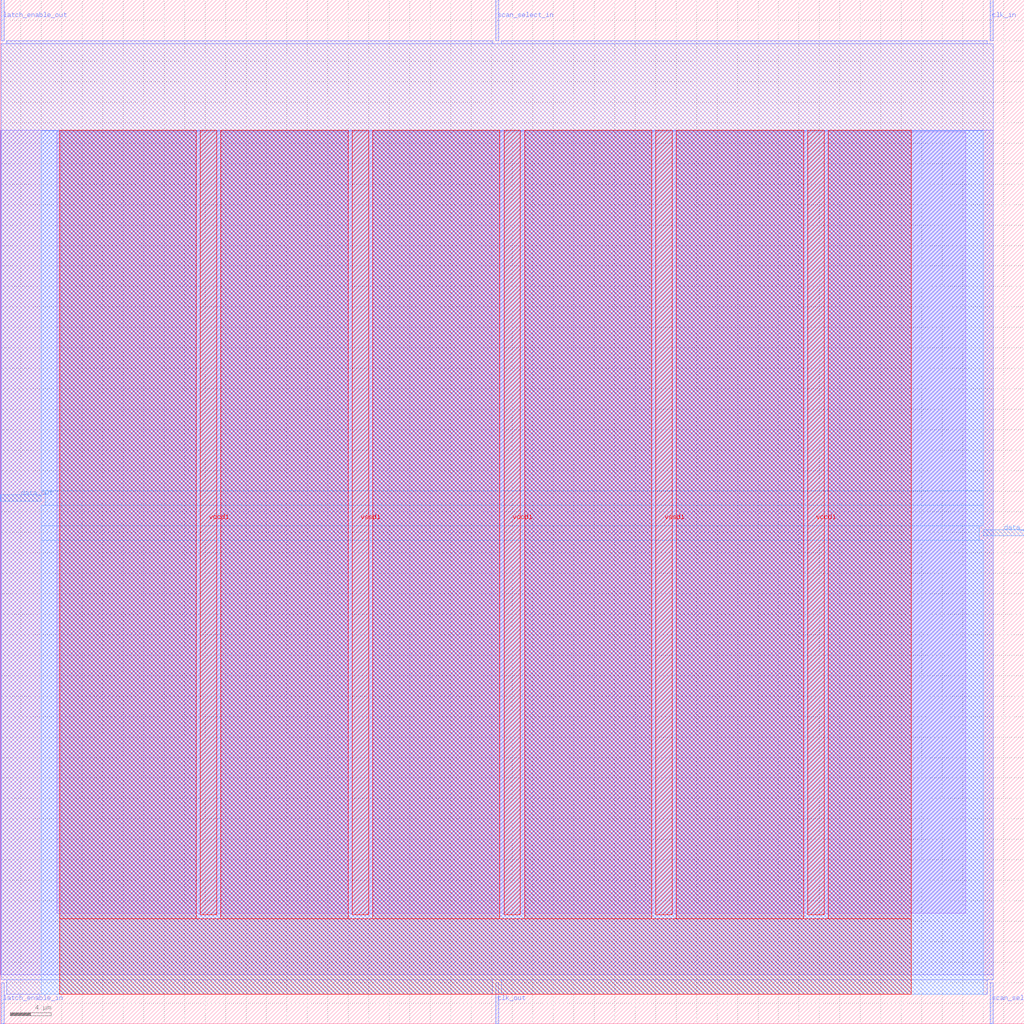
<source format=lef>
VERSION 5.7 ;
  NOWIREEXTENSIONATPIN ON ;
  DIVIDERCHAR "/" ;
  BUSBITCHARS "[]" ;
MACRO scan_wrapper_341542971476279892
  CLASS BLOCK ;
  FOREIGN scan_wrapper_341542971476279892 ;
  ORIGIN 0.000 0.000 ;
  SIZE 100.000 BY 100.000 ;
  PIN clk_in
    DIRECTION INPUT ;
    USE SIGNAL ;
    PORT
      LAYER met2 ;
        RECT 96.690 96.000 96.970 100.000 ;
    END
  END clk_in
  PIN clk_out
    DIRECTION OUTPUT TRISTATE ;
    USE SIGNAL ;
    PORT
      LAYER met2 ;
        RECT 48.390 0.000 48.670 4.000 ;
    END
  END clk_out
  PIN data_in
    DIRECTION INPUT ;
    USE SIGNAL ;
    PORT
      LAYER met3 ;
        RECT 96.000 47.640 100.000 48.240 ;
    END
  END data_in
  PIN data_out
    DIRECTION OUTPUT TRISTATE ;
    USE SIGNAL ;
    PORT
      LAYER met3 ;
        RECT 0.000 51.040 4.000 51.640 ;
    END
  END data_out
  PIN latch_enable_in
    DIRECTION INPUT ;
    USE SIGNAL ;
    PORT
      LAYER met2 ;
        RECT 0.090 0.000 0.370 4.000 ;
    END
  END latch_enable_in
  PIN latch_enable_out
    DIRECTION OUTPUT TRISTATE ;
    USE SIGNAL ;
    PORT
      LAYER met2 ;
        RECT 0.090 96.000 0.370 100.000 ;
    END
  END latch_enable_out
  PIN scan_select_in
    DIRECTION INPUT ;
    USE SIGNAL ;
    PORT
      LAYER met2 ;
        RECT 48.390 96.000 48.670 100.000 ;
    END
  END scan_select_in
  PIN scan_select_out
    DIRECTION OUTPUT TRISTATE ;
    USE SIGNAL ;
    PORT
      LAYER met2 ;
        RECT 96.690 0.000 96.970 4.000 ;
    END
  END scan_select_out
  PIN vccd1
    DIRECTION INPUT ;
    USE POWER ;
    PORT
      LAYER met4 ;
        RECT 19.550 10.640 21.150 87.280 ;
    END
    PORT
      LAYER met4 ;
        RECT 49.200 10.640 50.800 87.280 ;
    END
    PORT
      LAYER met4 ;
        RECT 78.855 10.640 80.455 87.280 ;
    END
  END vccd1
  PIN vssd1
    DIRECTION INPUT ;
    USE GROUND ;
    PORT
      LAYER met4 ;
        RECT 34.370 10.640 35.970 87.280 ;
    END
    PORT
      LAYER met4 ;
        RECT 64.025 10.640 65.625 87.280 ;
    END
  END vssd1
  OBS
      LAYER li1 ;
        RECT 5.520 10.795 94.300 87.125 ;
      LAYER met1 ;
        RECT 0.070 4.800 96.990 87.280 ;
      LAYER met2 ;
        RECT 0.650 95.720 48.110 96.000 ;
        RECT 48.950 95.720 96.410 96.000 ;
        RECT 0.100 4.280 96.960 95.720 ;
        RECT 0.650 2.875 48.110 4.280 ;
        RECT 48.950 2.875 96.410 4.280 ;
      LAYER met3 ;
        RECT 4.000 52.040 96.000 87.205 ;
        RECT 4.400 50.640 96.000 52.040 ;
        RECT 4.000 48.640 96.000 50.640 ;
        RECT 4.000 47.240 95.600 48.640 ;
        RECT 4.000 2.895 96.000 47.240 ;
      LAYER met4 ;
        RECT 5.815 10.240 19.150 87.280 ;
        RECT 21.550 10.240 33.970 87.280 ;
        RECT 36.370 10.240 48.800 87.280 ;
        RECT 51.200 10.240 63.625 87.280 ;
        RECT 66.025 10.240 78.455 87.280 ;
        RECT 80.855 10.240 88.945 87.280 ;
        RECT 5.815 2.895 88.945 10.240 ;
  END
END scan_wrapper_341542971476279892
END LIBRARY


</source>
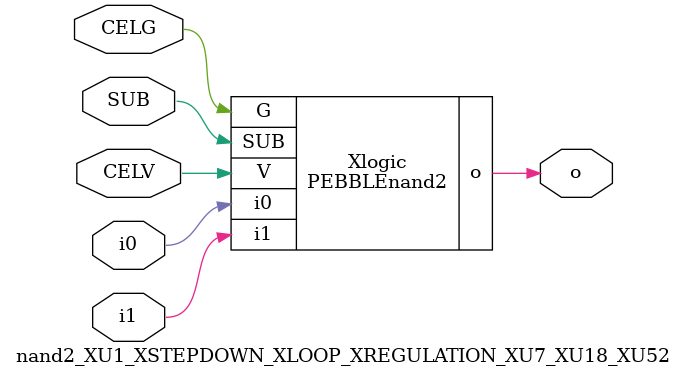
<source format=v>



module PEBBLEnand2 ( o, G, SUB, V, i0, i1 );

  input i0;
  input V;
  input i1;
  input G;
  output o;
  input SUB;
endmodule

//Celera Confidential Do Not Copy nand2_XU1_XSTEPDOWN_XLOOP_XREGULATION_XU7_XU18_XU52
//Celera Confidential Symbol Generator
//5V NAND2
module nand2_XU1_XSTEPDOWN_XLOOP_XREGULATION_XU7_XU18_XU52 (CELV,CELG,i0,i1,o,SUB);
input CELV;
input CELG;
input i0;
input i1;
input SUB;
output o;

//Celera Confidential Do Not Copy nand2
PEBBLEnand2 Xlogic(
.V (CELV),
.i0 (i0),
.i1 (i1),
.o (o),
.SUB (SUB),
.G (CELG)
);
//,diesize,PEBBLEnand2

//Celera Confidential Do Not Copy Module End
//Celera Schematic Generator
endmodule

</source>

WHAT YOU WILL DO:
Can you restate all the records above word for word while dropping the pictures?

SOLUTION FOR THIS PROBLEM:
<source format=lef>
VERSION 5.7 ;
  NOWIREEXTENSIONATPIN ON ;
  DIVIDERCHAR "/" ;
  BUSBITCHARS "[]" ;
MACRO scan_wrapper_341542971476279892
  CLASS BLOCK ;
  FOREIGN scan_wrapper_341542971476279892 ;
  ORIGIN 0.000 0.000 ;
  SIZE 100.000 BY 100.000 ;
  PIN clk_in
    DIRECTION INPUT ;
    USE SIGNAL ;
    PORT
      LAYER met2 ;
        RECT 96.690 96.000 96.970 100.000 ;
    END
  END clk_in
  PIN clk_out
    DIRECTION OUTPUT TRISTATE ;
    USE SIGNAL ;
    PORT
      LAYER met2 ;
        RECT 48.390 0.000 48.670 4.000 ;
    END
  END clk_out
  PIN data_in
    DIRECTION INPUT ;
    USE SIGNAL ;
    PORT
      LAYER met3 ;
        RECT 96.000 47.640 100.000 48.240 ;
    END
  END data_in
  PIN data_out
    DIRECTION OUTPUT TRISTATE ;
    USE SIGNAL ;
    PORT
      LAYER met3 ;
        RECT 0.000 51.040 4.000 51.640 ;
    END
  END data_out
  PIN latch_enable_in
    DIRECTION INPUT ;
    USE SIGNAL ;
    PORT
      LAYER met2 ;
        RECT 0.090 0.000 0.370 4.000 ;
    END
  END latch_enable_in
  PIN latch_enable_out
    DIRECTION OUTPUT TRISTATE ;
    USE SIGNAL ;
    PORT
      LAYER met2 ;
        RECT 0.090 96.000 0.370 100.000 ;
    END
  END latch_enable_out
  PIN scan_select_in
    DIRECTION INPUT ;
    USE SIGNAL ;
    PORT
      LAYER met2 ;
        RECT 48.390 96.000 48.670 100.000 ;
    END
  END scan_select_in
  PIN scan_select_out
    DIRECTION OUTPUT TRISTATE ;
    USE SIGNAL ;
    PORT
      LAYER met2 ;
        RECT 96.690 0.000 96.970 4.000 ;
    END
  END scan_select_out
  PIN vccd1
    DIRECTION INPUT ;
    USE POWER ;
    PORT
      LAYER met4 ;
        RECT 19.550 10.640 21.150 87.280 ;
    END
    PORT
      LAYER met4 ;
        RECT 49.200 10.640 50.800 87.280 ;
    END
    PORT
      LAYER met4 ;
        RECT 78.855 10.640 80.455 87.280 ;
    END
  END vccd1
  PIN vssd1
    DIRECTION INPUT ;
    USE GROUND ;
    PORT
      LAYER met4 ;
        RECT 34.370 10.640 35.970 87.280 ;
    END
    PORT
      LAYER met4 ;
        RECT 64.025 10.640 65.625 87.280 ;
    END
  END vssd1
  OBS
      LAYER li1 ;
        RECT 5.520 10.795 94.300 87.125 ;
      LAYER met1 ;
        RECT 0.070 4.800 96.990 87.280 ;
      LAYER met2 ;
        RECT 0.650 95.720 48.110 96.000 ;
        RECT 48.950 95.720 96.410 96.000 ;
        RECT 0.100 4.280 96.960 95.720 ;
        RECT 0.650 2.875 48.110 4.280 ;
        RECT 48.950 2.875 96.410 4.280 ;
      LAYER met3 ;
        RECT 4.000 52.040 96.000 87.205 ;
        RECT 4.400 50.640 96.000 52.040 ;
        RECT 4.000 48.640 96.000 50.640 ;
        RECT 4.000 47.240 95.600 48.640 ;
        RECT 4.000 2.895 96.000 47.240 ;
      LAYER met4 ;
        RECT 5.815 10.240 19.150 87.280 ;
        RECT 21.550 10.240 33.970 87.280 ;
        RECT 36.370 10.240 48.800 87.280 ;
        RECT 51.200 10.240 63.625 87.280 ;
        RECT 66.025 10.240 78.455 87.280 ;
        RECT 80.855 10.240 88.945 87.280 ;
        RECT 5.815 2.895 88.945 10.240 ;
  END
END scan_wrapper_341542971476279892
END LIBRARY


</source>
<source format=v>



module PEBBLEnand2 ( o, G, SUB, V, i0, i1 );

  input i0;
  input V;
  input i1;
  input G;
  output o;
  input SUB;
endmodule

//Celera Confidential Do Not Copy nand2_XU1_XSTEPDOWN_XLOOP_XREGULATION_XU7_XU18_XU52
//Celera Confidential Symbol Generator
//5V NAND2
module nand2_XU1_XSTEPDOWN_XLOOP_XREGULATION_XU7_XU18_XU52 (CELV,CELG,i0,i1,o,SUB);
input CELV;
input CELG;
input i0;
input i1;
input SUB;
output o;

//Celera Confidential Do Not Copy nand2
PEBBLEnand2 Xlogic(
.V (CELV),
.i0 (i0),
.i1 (i1),
.o (o),
.SUB (SUB),
.G (CELG)
);
//,diesize,PEBBLEnand2

//Celera Confidential Do Not Copy Module End
//Celera Schematic Generator
endmodule

</source>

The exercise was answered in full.